***** Фрагмент текста *****
Возвращается здоровье в сортавальской тишине. Отступают боли и удушье. А здоровый Николай Константинович не может проводить время в праздном ожидании. Даже постоянно работая над картинами, не может жить только работой над картинами. Исхожены, изъезжены, можно сказать, исплаваны окрестности города. Посещен Валаам — остров встречает Рериха китежским колокольным звоном и расспросами монахов, которые одновременно сетуют на отрезанность свою от России и благодарят бога за то, что они отрезаны от большевистской России, которой вовсе не нужны схимники и послушники. Живут Рерихи не только в Сортавале, но и на острове Тулола, что простерся неподалеку своими лесами и скалами. Туда приходят рыбачьи лодки и снова уходят, скользя белыми парусами по синей воде. Там совсем уж тишь и глушь, тропинки, уводящие в леса и скалы, по которым можно идти бесконечно, как пишет Рерих в новых стихотворениях:
«Сперва шли широкой долиной.
Зелены были поля,
а дали были так сини.
Потом шли лесами и мшистым
болотом. Цвел вереск. Ржавые
мшаги мы обходили…
Пошли мы кряжем
скалистым. Белою костью всюду
торчал можжевельник…»
Или:
«В волнах золоченых скрылась ладья.
На острове — мы. Наш — старый дом.
Ключ от храма — у нас. Наша пещера.
Наши и скалы, и сосны, и чайки.
Наши — мхи. Наши звезды — над нами.
Остров наш обойдем. Вернемся
к жилью только ночью…»
Дата этих стихотворений — 1918. Год начала гражданской войны, год голодного Питера, лежащего в сугробах, по которым рабочие и профессора везут детские саночки с пайковой воблой. В Сортавале — ладожский ветер, тишина, слухи. Еще тише на Тулоле, где даже и слухов нет.
Повесть, написанная там в 1918 году, называется «Пламя».
По форме это повесть-письмо: письмо в измятом холщовом конверте пришло издалека, от человека, живущего где-то на северном острове:
«На горе стоит дом. За широким заливом темными увалами встали острова. Бежит ли по ним луч солнца, пронизывает ли их сказка тумана — их кажется бесчисленно много. Несказанно разнообразно.
Жилья не видно.
Когда солнце светит в горах особенно ярко — на самом дальнем хребте что-то блестит. Мы думаем, что это жилье. А, может быть, это просто скала. Налево и сзади — сгрудились скалы, покрытые лесом. Черные озерки в отвесных берегах… По лесам иногда представляются точно старые тропинки, неведомо как возникшие. Незаметно исчезающие…»
***** Исходные записи *****
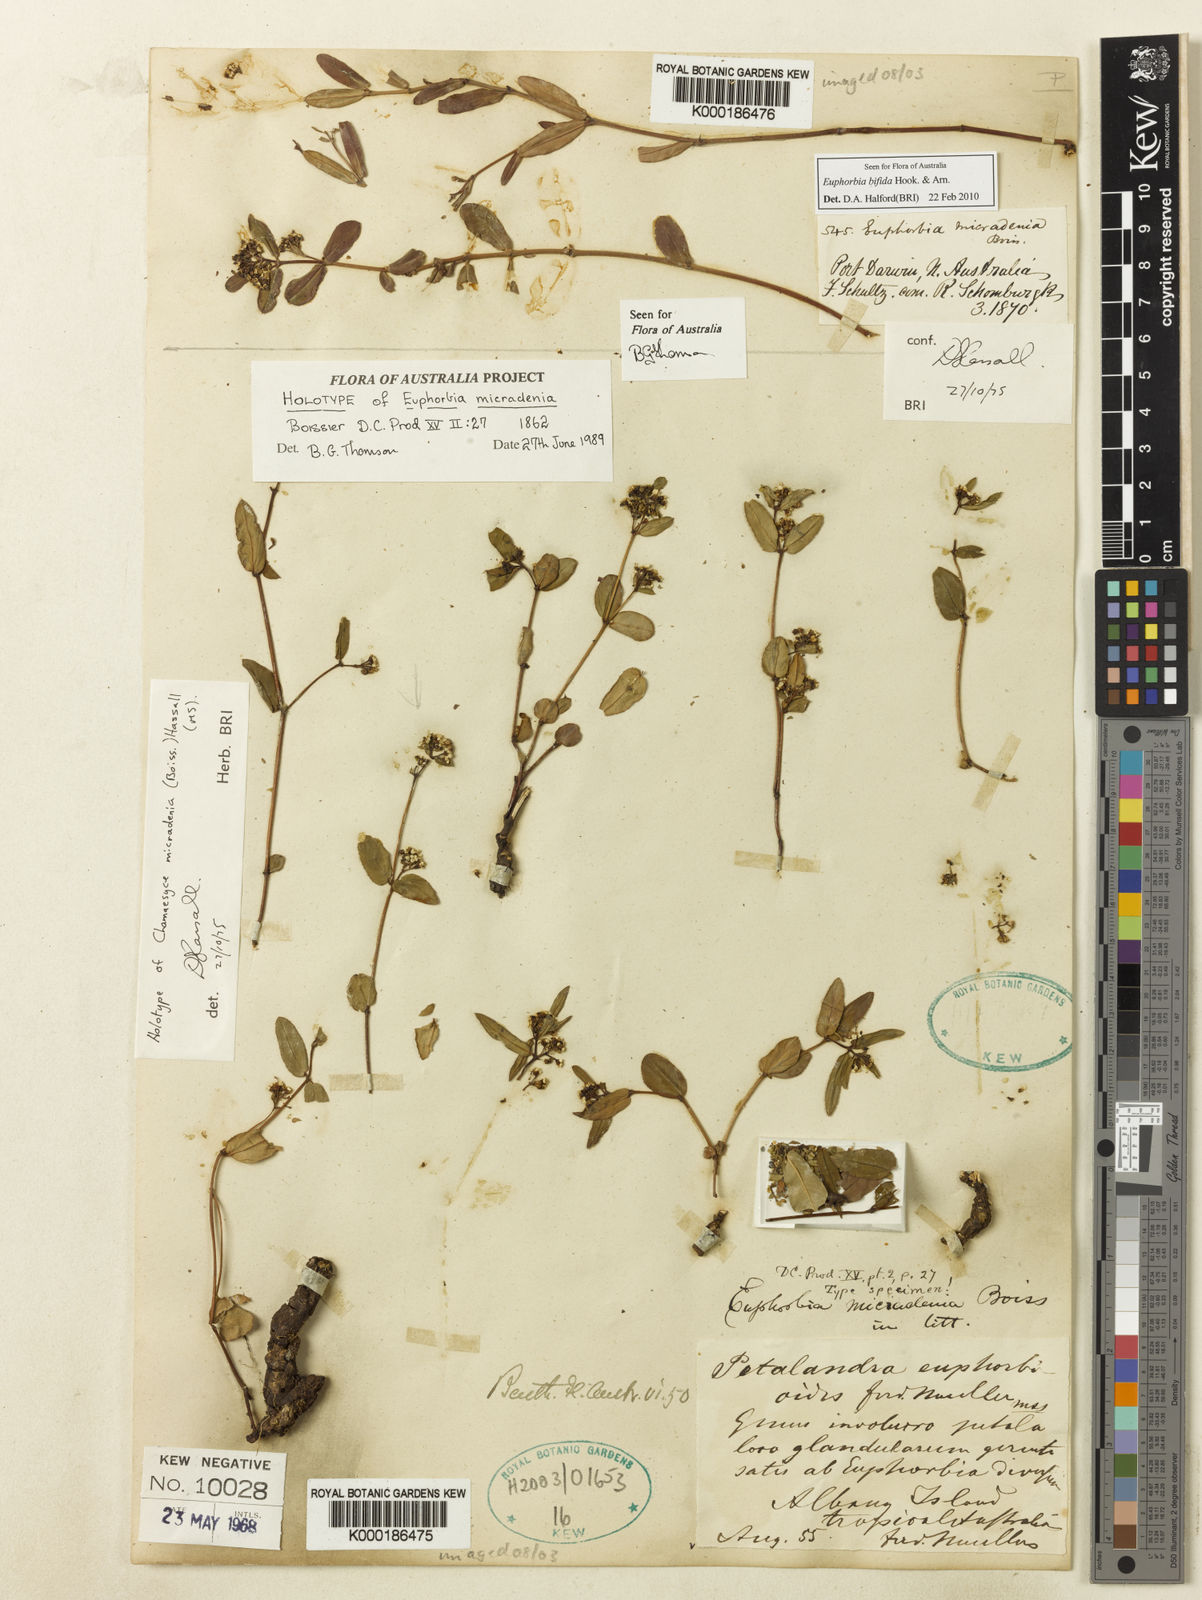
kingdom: Plantae
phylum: Tracheophyta
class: Magnoliopsida
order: Malpighiales
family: Euphorbiaceae
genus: Euphorbia
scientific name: Euphorbia bifida
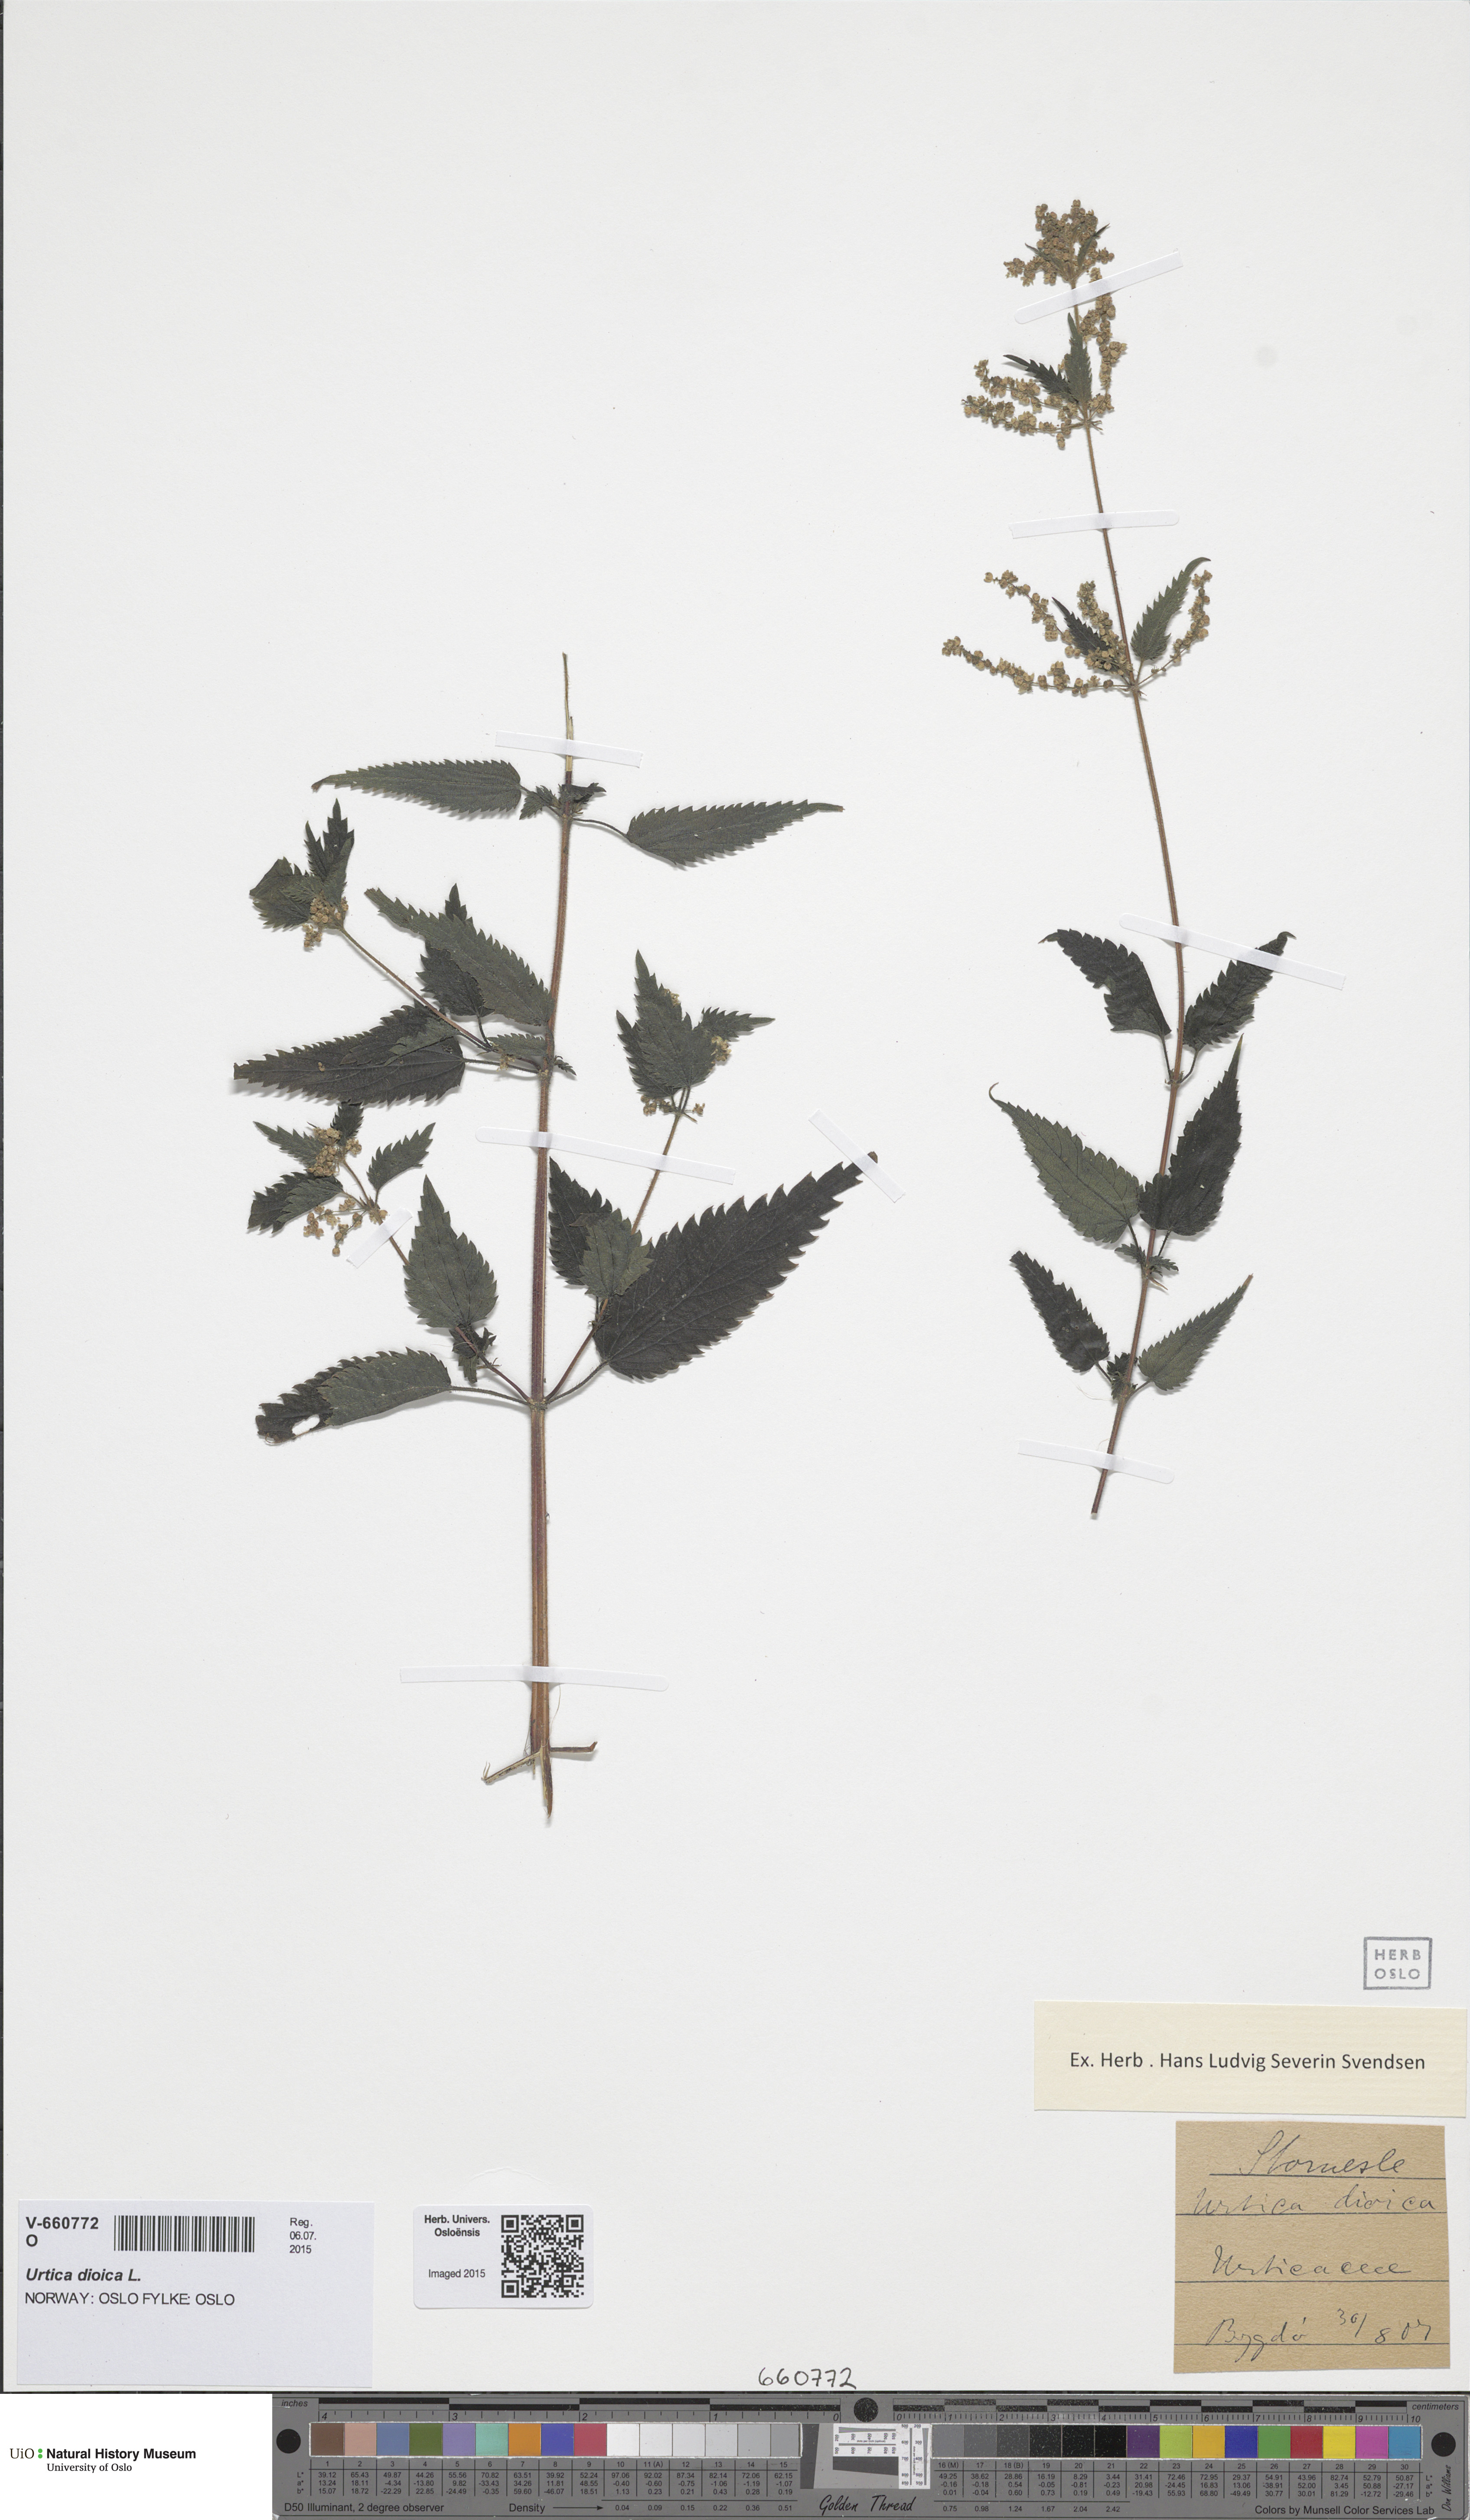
*****
**Что требуется:**
• a. Можете дословно переписать из отрывка о Рерихе часть, которая начинается словами «Дата этих стихотворений» и заканчивается словами «много. Несказанно разнообразно.»?
• b. Приведите все записи заново, заменив в них «scientific name» на «species» и больше ничего не трогая. Изображения в ответ не включайте.

**Ответы к заданиям:**
• a.
Дата этих стихотворений — 1918. Год начала гражданской войны, год голодного Питера, лежащего в сугробах, по которым рабочие и профессора везут детские саночки с пайковой воблой. В Сортавале — ладожский ветер, тишина, слухи. Еще тише на Тулоле, где даже и слухов нет.
Повесть, написанная там в 1918 году, называется «Пламя».
По форме это повесть-письмо: письмо в измятом холщовом конверте пришло издалека, от человека, живущего где-то на северном острове:
«На горе стоит дом. За широким заливом темными увалами встали острова. Бежит ли по ним луч солнца, пронизывает ли их сказка тумана — их кажется бесчисленно много. Несказанно разнообразно.

• b.
kingdom: Plantae
phylum: Tracheophyta
class: Magnoliopsida
order: Malpighiales
family: Euphorbiaceae
genus: Euphorbia
species: Euphorbia bifida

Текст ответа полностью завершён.